**Work task 1**
Copy out the lines of the listing word for word, starting with the line that contains "to wait till the finale for a big surprise." and going on through the last line of the listing. Leave the picture markers out.

**Document segment**

——————————

The left column shows parent-child relationships with indentation and connector lines. This hierarchy matters for three reasons:

Navigation - quickly find where a specific action happened in the trace
Metric aggregation - rollups (total latency, aggregate token usage) are computed from the hierarchy
Evaluation logic - many properties use parent-child relationships when computing scores (for example, agent-level properties that inspect their tool children)

3 - System metrics and metadata

When you select a span, the middle section shows its system data: span ID, start/end timestamps, run status (OK, ERROR, UNSET), and aggregated token counts with total, min, average, and max statistics. For parent spans, aggregated tokens include all descendants. You can copy a direct link to share the exact span with teammates.

4 - Data source selector

Not all data comes from the same place. Toggle between three views:

Processed Data (default) - Structured fields that Deepchecks uses for evaluation (input, output, prompt, retrieval chunks)
Attributes - Raw span attributes in JSON format
Events - Logged events in JSON format

Viewing the span's logged attributes — Viewing raw span attributes

5 - Data field navigation

Processed data is organized into fields (Input, Output, Full Prompt, Retrieval Context, etc.). This bar lets you expand or collapse individual fields to focus on what matters. These are the same fields that Deepchecks uses as inputs when calculating properties - what you see here directly drives the scores in the right panel.

6 - Processing status

Shows whether Deepchecks has finished evaluating this span:

Completed - All analysis steps are complete. Scores and annotations are final.
In Progress - Some analysis steps (property calculations, annotations, topic inference, similarity checks) are still running. Values may update.
Partial - One or more analysis steps failed or became stuck. Re-upload the interaction to retry.

——————————

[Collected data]
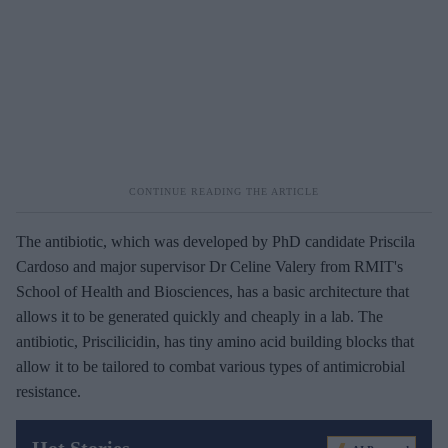
The antibiotic, which was developed by PhD candidate Priscila
Cardoso and major supervisor Dr Celine Valery from RMIT's
School of Health and Biosciences, has a basic architecture that
allows it to be generated quickly and cheaply in a lab. The
antibiotic, Priscilicidin, has tiny amino acid building blocks that
allow it to be tailored to combat various types of antimicrobial
resistance.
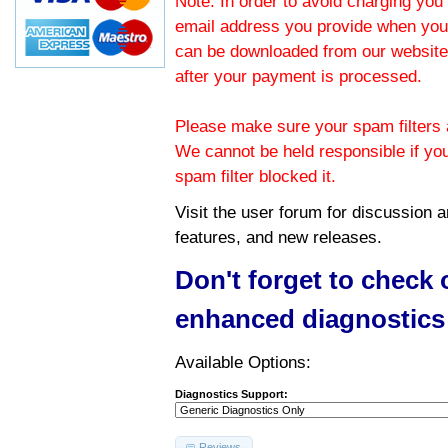
Note: In order to avoid charging you 
email address you provide when you
can be downloaded from our website.
after your payment is processed.
Please make sure your spam filters a
We cannot be held responsible if yo
spam filter blocked it.
Visit the
user forum
for discussion 
features, and new releases.
Don't forget to check
enhanced diagnostics
Available Options:
Diagnostics Support:
Reviews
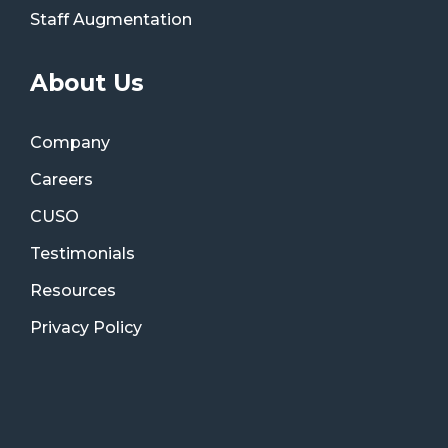
Staff Augmentation
About Us
Company
Careers
CUSO
Testimonials
Resources
Privacy Policy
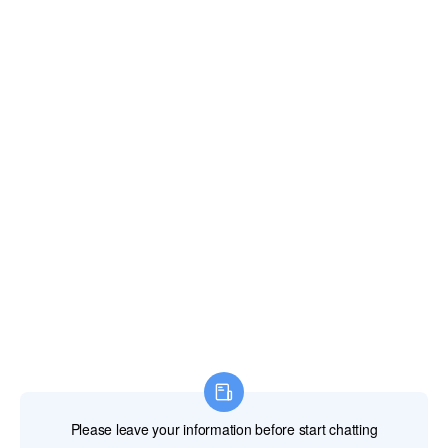
Email:
xianghengda@gmail.com
WhatApp: +86 18046229799
Professional Power Tools
Professional Hand Tools
Professional Measuring Tools
Professional Attachments
Construction Machinery
Labor Protection Products
HOME
PRODUCTS
ABOUT US
NEWS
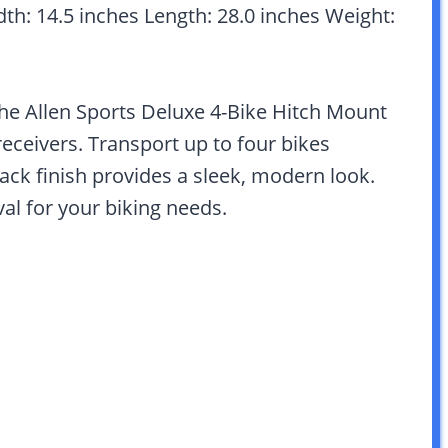
dth: 14.5 inches Length: 28.0 inches Weight:
he Allen Sports Deluxe 4-Bike Hitch Mount
 receivers. Transport up to four bikes
ack finish provides a sleek, modern look.
al for your biking needs.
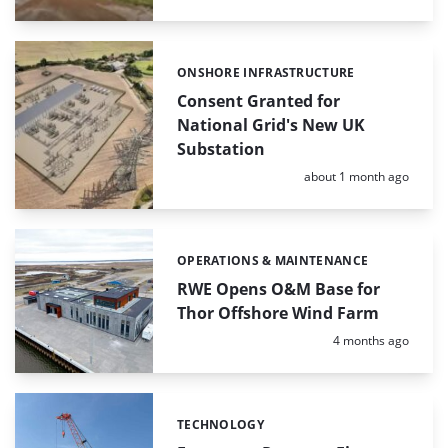
ONSHORE INFRASTRUCTURE
Categories:
Consent Granted for
National Grid's New UK
Substation
Posted:
about 1 month ago
OPERATIONS & MAINTENANCE
Categories:
RWE Opens O&M Base for
Thor Offshore Wind Farm
Posted:
4 months ago
TECHNOLOGY
Categories:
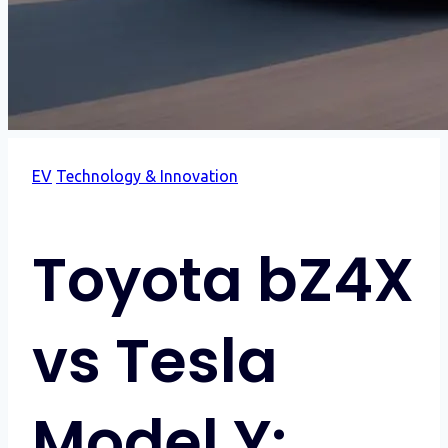
EV
Technology & Innovation
Toyota bZ4X
vs Tesla
Model Y:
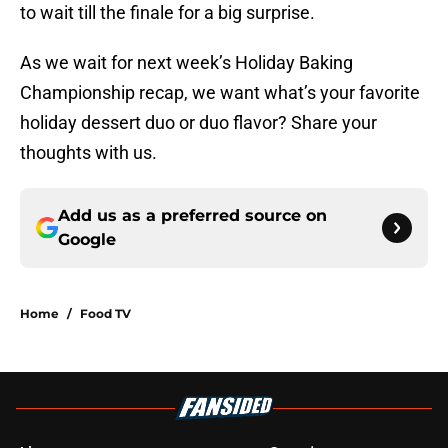
to wait till the finale for a big surprise.
As we wait for next week’s Holiday Baking
Championship recap, we want what’s your favorite
holiday dessert duo or duo flavor? Share your
thoughts with us.
Add us as a preferred source on
Google
Home
/
Food TV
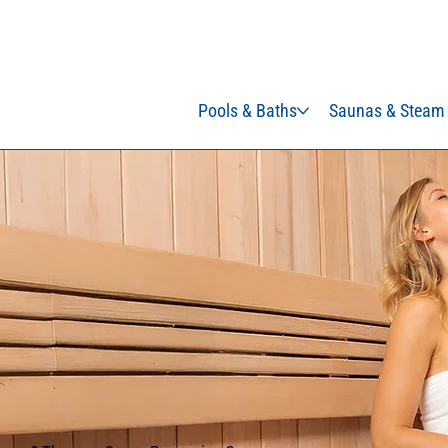
Pools & Baths
Saunas & Steam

——————————

**Work task 2**
Answer these questions from the span view section:
(a) Which three run statuses can a span show?
(b) In what format are the raw span attributes displayed?
(c) What should be done when a span's processing status is Partial?

**Response area 1**
to wait till the finale for a big surprise.
As we wait for next week’s Holiday Baking
Championship recap, we want what’s your favorite
holiday dessert duo or duo flavor? Share your
thoughts with us.
Add us as a preferred source on
Google
Home
/
Food TV
Pools & Baths
Saunas & Steam

**Response area 2**
(a) OK, ERROR, and UNSET.
(b) JSON.
(c) Re-upload the interaction to retry.